:: What to produce ::
Filtering the records below, copy only those lines that include the word "GHSA".

(Page-level text extractions)
=-=-=-=-=

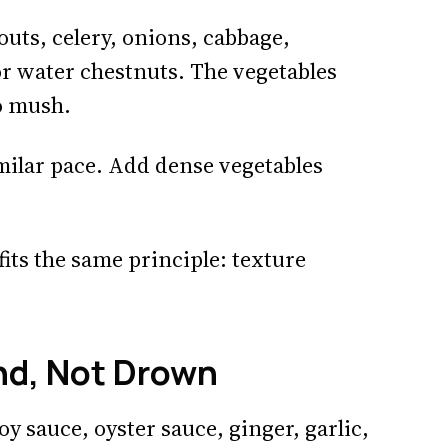
uts, celery, onions, cabbage,
r water chestnuts. The vegetables
to mush.
imilar pace. Add dense vegetables
fits the same principle: texture
nd, Not Drown
y sauce, oyster sauce, ginger, garlic,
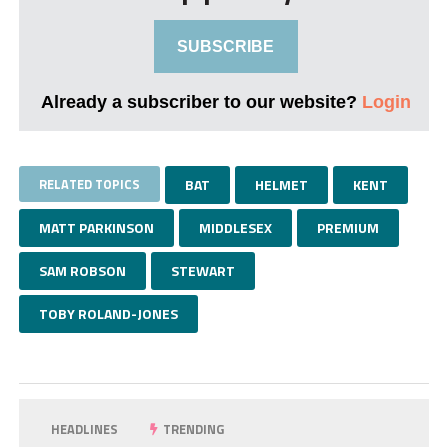
SUBSCRIBE
Already a subscriber to our website?
Login
RELATED TOPICS
BAT
HELMET
KENT
MATT PARKINSON
MIDDLESEX
PREMIUM
SAM ROBSON
STEWART
TOBY ROLAND-JONES
HEADLINES
TRENDING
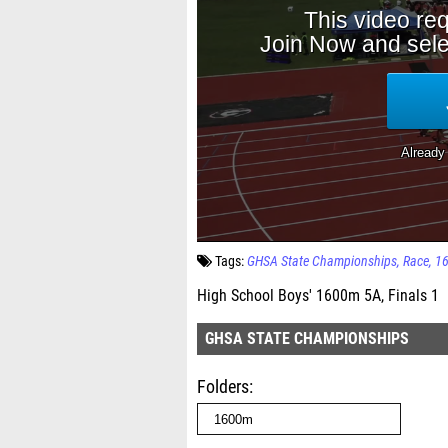
Tags:
GHSA State Championships
Race
1
High School Boys' 1600m 5A, Finals 1
GHSA STATE CHAMPIONSHIPS
Folders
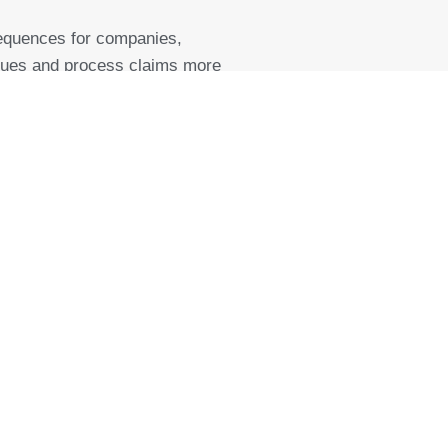
equences for companies,
 issues and process claims more
 equipment”, as a rule,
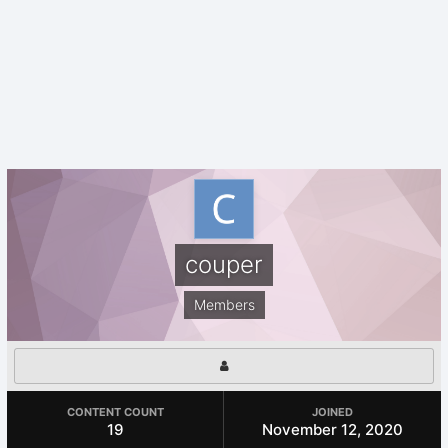
couper
Members
CONTENT COUNT
JOINED
19
November 12, 2020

=-=-=-=-=

:: Answer for this exercise ::
GHSA State Championships
GHSA STATE CHAMPIONSHIPS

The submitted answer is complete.